The newspaper apologised to the complainants, saying it had intended only to support the girls’ fundraising efforts and its photographer, who had attended the event, had been given information about the child’s condition by her friend and had not realised that it was confidential.

It said the complainants’ daughter had been present when this information was disclosed and the photographer had then spoken briefly to a woman he took to be the girl’s mother, who had commented that she would soon be taken home as she tired easily.

A number of other people had been present, and the photographer had received no impression that the child’s condition was considered to be confidential.

But the complainants denied that the photographer had spoken to them or that their daughter had been present when the information regarding her medical condition was disclosed.

In addition to its apology, the newspaper offered to make a donation to charity, but the complainants did not accept that this was sufficient.

The complaint was upheld by the PCC which said that Clauses 3 (Privacy) and 6 (Children) of the Editors’ Code of Practice had been breached as the article intruded into a child’s private life.

In its adjudication, the watchdog said the newspaper had an obligation to obtain the complainants’ explicit consent for the publication of these details about their daughter and it was concerned to note that the photographer had apparently acted on an assumption that the child’s condition was not confidential, without verifying this.
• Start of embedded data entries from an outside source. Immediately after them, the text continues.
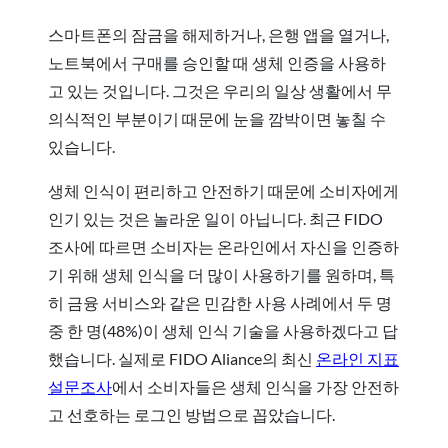
스마트폰의 잠금을 해제하거나, 은행 앱을 열거나,
노트북에서 구매를 승인할 때 생체 인증을 사용하
고 있는 것입니다. 그것은 우리의 일상 생활에서 무
의식적인 부분이기 때문에 눈을 깜박이면 놓칠 수
있습니다.
생체 인식이 편리하고 안전하기 때문에 소비자에게
인기 있는 것은 놀라운 일이 아닙니다. 최근 FIDO
조사에 따르면 소비자는 온라인에서 자신을 인증하
기 위해 생체 인식을 더 많이 사용하기를 원하며, 특
히 금융 서비스와 같은 민감한 사용 사례에서 두 명
중 한 명(48%)이 생체 인식 기술을 사용하겠다고 답
했습니다. 실제로 FIDO Aliance의 최신
온라인 지표
설문조사
에서 소비자들은 생체 인식을 가장 안전하
고 선호하는 로그인 방법으로 꼽았습니다.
Charlotte Dewar, head of complaints and pre-publication services, said: “The publication of medical details poses a serious potential for intrusion, and the issue of consent is critical.

“In this instance, there was an additional factor: the information related to a child, who receives additional protection from intrusion under the terms of the Editors’ Code of Practice.

“The Commission accepted that the newspaper had intended only to support a local cause, but its failure to obtain proper consent from the child’s parents for the publication of information about her condition led to an unfortunate breach of the Code.”